↓
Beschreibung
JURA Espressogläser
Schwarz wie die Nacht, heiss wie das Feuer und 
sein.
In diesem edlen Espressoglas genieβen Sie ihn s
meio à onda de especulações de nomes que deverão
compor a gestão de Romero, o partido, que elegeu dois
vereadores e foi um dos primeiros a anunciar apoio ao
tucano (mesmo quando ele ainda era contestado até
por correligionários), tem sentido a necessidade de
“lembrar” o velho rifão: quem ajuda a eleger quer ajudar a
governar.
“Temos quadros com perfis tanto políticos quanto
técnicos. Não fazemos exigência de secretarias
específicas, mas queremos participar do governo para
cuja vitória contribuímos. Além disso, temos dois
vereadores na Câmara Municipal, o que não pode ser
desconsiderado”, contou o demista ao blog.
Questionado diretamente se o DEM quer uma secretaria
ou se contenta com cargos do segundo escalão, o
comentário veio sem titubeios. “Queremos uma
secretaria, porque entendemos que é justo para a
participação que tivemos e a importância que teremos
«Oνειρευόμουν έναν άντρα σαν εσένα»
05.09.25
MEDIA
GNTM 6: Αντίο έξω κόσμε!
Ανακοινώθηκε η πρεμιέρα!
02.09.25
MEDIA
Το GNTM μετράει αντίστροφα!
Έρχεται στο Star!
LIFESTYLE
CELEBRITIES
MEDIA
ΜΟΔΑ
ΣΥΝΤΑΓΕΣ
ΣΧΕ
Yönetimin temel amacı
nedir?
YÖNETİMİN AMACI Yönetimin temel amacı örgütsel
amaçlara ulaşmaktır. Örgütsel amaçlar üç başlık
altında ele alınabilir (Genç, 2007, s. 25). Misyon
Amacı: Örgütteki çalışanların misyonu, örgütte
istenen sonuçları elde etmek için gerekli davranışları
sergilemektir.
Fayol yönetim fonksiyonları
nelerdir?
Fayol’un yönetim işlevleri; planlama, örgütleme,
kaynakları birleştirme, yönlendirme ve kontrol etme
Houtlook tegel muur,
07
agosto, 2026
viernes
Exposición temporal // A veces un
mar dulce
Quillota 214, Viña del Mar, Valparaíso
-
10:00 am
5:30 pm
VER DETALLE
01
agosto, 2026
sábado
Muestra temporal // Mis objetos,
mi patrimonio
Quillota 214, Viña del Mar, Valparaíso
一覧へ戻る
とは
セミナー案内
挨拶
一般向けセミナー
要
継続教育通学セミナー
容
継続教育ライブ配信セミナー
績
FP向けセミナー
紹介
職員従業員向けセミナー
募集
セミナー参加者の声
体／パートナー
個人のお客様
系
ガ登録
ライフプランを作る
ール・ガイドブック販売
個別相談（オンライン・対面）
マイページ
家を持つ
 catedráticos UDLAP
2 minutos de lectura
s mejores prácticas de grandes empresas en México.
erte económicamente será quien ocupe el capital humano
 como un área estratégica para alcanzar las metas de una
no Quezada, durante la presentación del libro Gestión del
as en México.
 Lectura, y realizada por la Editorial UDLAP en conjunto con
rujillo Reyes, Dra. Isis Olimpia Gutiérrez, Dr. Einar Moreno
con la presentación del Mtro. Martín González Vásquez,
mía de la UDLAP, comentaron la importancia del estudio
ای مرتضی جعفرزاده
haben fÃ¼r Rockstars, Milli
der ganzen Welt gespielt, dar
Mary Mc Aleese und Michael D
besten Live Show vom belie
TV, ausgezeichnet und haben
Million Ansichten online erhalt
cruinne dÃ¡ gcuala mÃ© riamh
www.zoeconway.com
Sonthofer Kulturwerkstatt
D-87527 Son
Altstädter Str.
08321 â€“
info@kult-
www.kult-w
↑
■ **WHAT IS BEING ASKED**
Copy the records word for word.

■ **SOLUTION**
Beschreibung
JURA Espressogläser
Schwarz wie die Nacht, heiss wie das Feuer und 
sein.
In diesem edlen Espressoglas genieβen Sie ihn s
meio à onda de especulações de nomes que deverão
compor a gestão de Romero, o partido, que elegeu dois
vereadores e foi um dos primeiros a anunciar apoio ao
tucano (mesmo quando ele ainda era contestado até
por correligionários), tem sentido a necessidade de
“lembrar” o velho rifão: quem ajuda a eleger quer ajudar a
governar.
“Temos quadros com perfis tanto políticos quanto
técnicos. Não fazemos exigência de secretarias
específicas, mas queremos participar do governo para
cuja vitória contribuímos. Além disso, temos dois
vereadores na Câmara Municipal, o que não pode ser
desconsiderado”, contou o demista ao blog.
Questionado diretamente se o DEM quer uma secretaria
ou se contenta com cargos do segundo escalão, o
comentário veio sem titubeios. “Queremos uma
secretaria, porque entendemos que é justo para a
participação que tivemos e a importância que teremos
«Oνειρευόμουν έναν άντρα σαν εσένα»
05.09.25
MEDIA
GNTM 6: Αντίο έξω κόσμε!
Ανακοινώθηκε η πρεμιέρα!
02.09.25
MEDIA
Το GNTM μετράει αντίστροφα!
Έρχεται στο Star!
LIFESTYLE
CELEBRITIES
MEDIA
ΜΟΔΑ
ΣΥΝΤΑΓΕΣ
ΣΧΕ
Yönetimin temel amacı
nedir?
YÖNETİMİN AMACI Yönetimin temel amacı örgütsel
amaçlara ulaşmaktır. Örgütsel amaçlar üç başlık
altında ele alınabilir (Genç, 2007, s. 25). Misyon
Amacı: Örgütteki çalışanların misyonu, örgütte
istenen sonuçları elde etmek için gerekli davranışları
sergilemektir.
Fayol yönetim fonksiyonları
nelerdir?
Fayol’un yönetim işlevleri; planlama, örgütleme,
kaynakları birleştirme, yönlendirme ve kontrol etme
Houtlook tegel muur,
07
agosto, 2026
viernes
Exposición temporal // A veces un
mar dulce
Quillota 214, Viña del Mar, Valparaíso
-
10:00 am
5:30 pm
VER DETALLE
01
agosto, 2026
sábado
Muestra temporal // Mis objetos,
mi patrimonio
Quillota 214, Viña del Mar, Valparaíso
一覧へ戻る
とは
セミナー案内
挨拶
一般向けセミナー
要
継続教育通学セミナー
容
継続教育ライブ配信セミナー
績
FP向けセミナー
紹介
職員従業員向けセミナー
募集
セミナー参加者の声
体／パートナー
個人のお客様
系
ガ登録
ライフプランを作る
ール・ガイドブック販売
個別相談（オンライン・対面）
マイページ
家を持つ
 catedráticos UDLAP
2 minutos de lectura
s mejores prácticas de grandes empresas en México.
erte económicamente será quien ocupe el capital humano
 como un área estratégica para alcanzar las metas de una
no Quezada, durante la presentación del libro Gestión del
as en México.
 Lectura, y realizada por la Editorial UDLAP en conjunto con
rujillo Reyes, Dra. Isis Olimpia Gutiérrez, Dr. Einar Moreno
con la presentación del Mtro. Martín González Vásquez,
mía de la UDLAP, comentaron la importancia del estudio
ای مرتضی جعفرزاده
haben fÃ¼r Rockstars, Milli
der ganzen Welt gespielt, dar
Mary Mc Aleese und Michael D
besten Live Show vom belie
TV, ausgezeichnet und haben
Million Ansichten online erhalt
cruinne dÃ¡ gcuala mÃ© riamh
www.zoeconway.com
Sonthofer Kulturwerkstatt
D-87527 Son
Altstädter Str.
08321 â€“
info@kult-
www.kult-w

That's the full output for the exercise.